“I Have SOOOOO Much Work!”: A Critique of Campus’ Culture of Complaining

I love complaining. On my very first day of college, I complained about my room when it didn’t have air conditioning, my classes when I had to wake up at 10:45, and Frank when it didn’t have Count Chocula. Looking back on it, the last lamentation was especially preposterous.

How many cereals can you think of that are more popular than Count Chocula? Even Oreo O’s, which were a healthy diet’s kryptonite, tasted like toenails, and were discontinued in 2007 because literally no kid ever enjoyed them, are still more popular than poor Count Chocula’s monster-themed Fruity Yummy Mummy cereal. I learned of that failed 80’s special edition Chocula from an online Count Chocula fan site that, among other things, lists collectible Count Chocula memorabilia, like a wooden guitar emblazoned with the Count’s fanged, long-nosed face.

I know what you’re thinking. You’re thinking that anyone who dedicates their life to a cereal that uses the tagline, “I want to eat your cereal! Ha! Ha! Ha!” should be water boarded. While I agree with this sentiment, it wasn’t precisely what I was getting at.

What I really want to discuss is the incessant complaining on campus that I do my best to contribute to by constantly whining. It’s an easy pattern to fall into. Let’s say you are going to read this article and complain about my long-winded prose and then a friend complains that you’re complaining, so you complain right back at them that their complaint is completely unjustified. Obviously they’re not just going to sit there and let you complain; they’re going to complain too! But you won’t let them have the last complaint, oh no you won’t, so you’ll complain loudly right to their face that this isn’t the god-damned end of it! You’ll then call up their mother and complain to her for creating such a whiny douchebag in the first place. I’m not sure what comes next, but the logical conclusion is probably going to involve someone getting mildly upset and complaining about it.
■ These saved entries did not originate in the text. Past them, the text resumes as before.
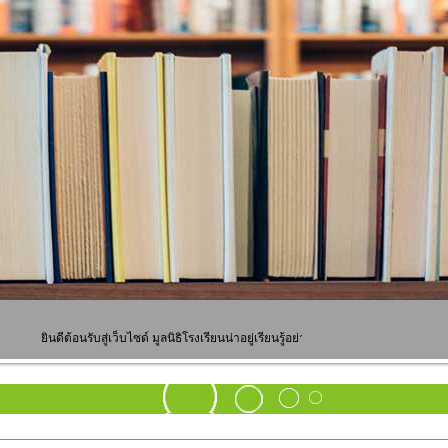
ยินดีต้อนรับสู่เว็บไซด์ มูลนิธิโรงเรียนน่าอยู่เรียนรู้อย่างมีความสุขจังหวัดนครพนม พ.ศ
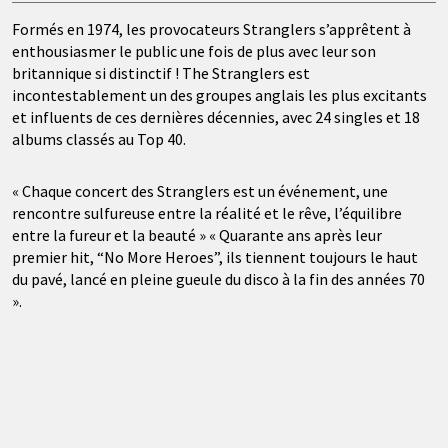
Formés en 1974, les provocateurs Stranglers s’apprêtent à
enthousiasmer le public une fois de plus avec leur son
britannique si distinctif ! The Stranglers est
incontestablement un des groupes anglais les plus excitants
et influents de ces dernières décennies, avec 24 singles et 18
albums classés au Top 40.
« Chaque concert des Stranglers est un événement, une
rencontre sulfureuse entre la réalité et le rêve, l’équilibre
entre la fureur et la beauté » « Quarante ans après leur
premier hit, “No More Heroes”, ils tiennent toujours le haut
du pavé, lancé en pleine gueule du disco à la fin des années 70
».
And about what, precisely, are most people complaining? (Okay. That was the 15th and last time I use that word in this article, I promise.) Two things: a lack of acquaintances with whom to copulate, and too much work. Unfortunately, I can’t help with the first one. I do, however, have a possibly controversial theory to sort out the latter.It is my sincere belief that professors don’t assign nearly as much work as you might believe after listening to this campus’s pervasive grousing about how many impossible lab reports and soul-searching problem sets every single student is doing past midnight, every night.

A few disclaimers: I am a) a freshman, b) a humanities major, and c) a drama queen prone to tearing up, nightly, about my own never-ending backlog of intellectual burden.But nevertheless, on the rare night that I rid my mind of its Herculean desire to check a girlfriend’s Facebook status and instead list the work for the four classes in which I am enrolled, I come to see that if I turned off my Internet and stopped texting, I could probably finish the straightforward assignments in under two hours. Once in a blue moon, a paper might require three hours (oh the humanity!), but hardly any time more.

I think this is pretty universal; maybe the lone exception is that rare pre-med student who also studies Arabic as their fifth course. Otherwise, I’m confident that a maximum of twenty hours a week (and some people could probably get by with five) of legitimate, isolated work and study is more than enough time to get a 12.0 (weird sounding, isn’t it?), titillate teachers, and leave enough time free to appear like a slacker so you can tell friends that you’ve never studied for a test in your life, which apparently makes you popular.

No matter how true that all may be, it doesn’t change the fact that I, along with nearly everybody else, perform more than three hours of hellish intellectual labor every day and every night. I put myself through agonizingly long, mind-numbing stretches of work at weird hours of the night because I can’t make the effort to sit down for a few hours and, without distraction or procrastination, think, read, and write.

Maybe this is simply a freshman problem, and eventually we’re all going to either grow out of it or fail out and go home. But what if we don’t mature? Is this something we should really keep harping on for the next four years? Is it really that bad to stay up all night writing seven pages on the profundity of the Weimar Republic’s schnitzel cafes? To spend four years leaving things until the night before and rarely getting regular sleep? To spend all those cold Claremont nights sitting by my room’s fireplace while intermittently commenting on wall posts, returning pokes, reading a little Dostoyevsky, and writing a few pages here and there? This lifestyle has its downsides, but it certainly doesn’t merit the bitching and moaning it inspires on campus.

If you see me in four years, napping in my chair as Dean Feldblum delivers a commencement address, then you’ll know that I never changed my procrastinatory ways. But, there’s one thing I can definitely guarantee, and that is that between now and then you won’t hear me se plaindre (French for the forbidden word) about my workload ever again.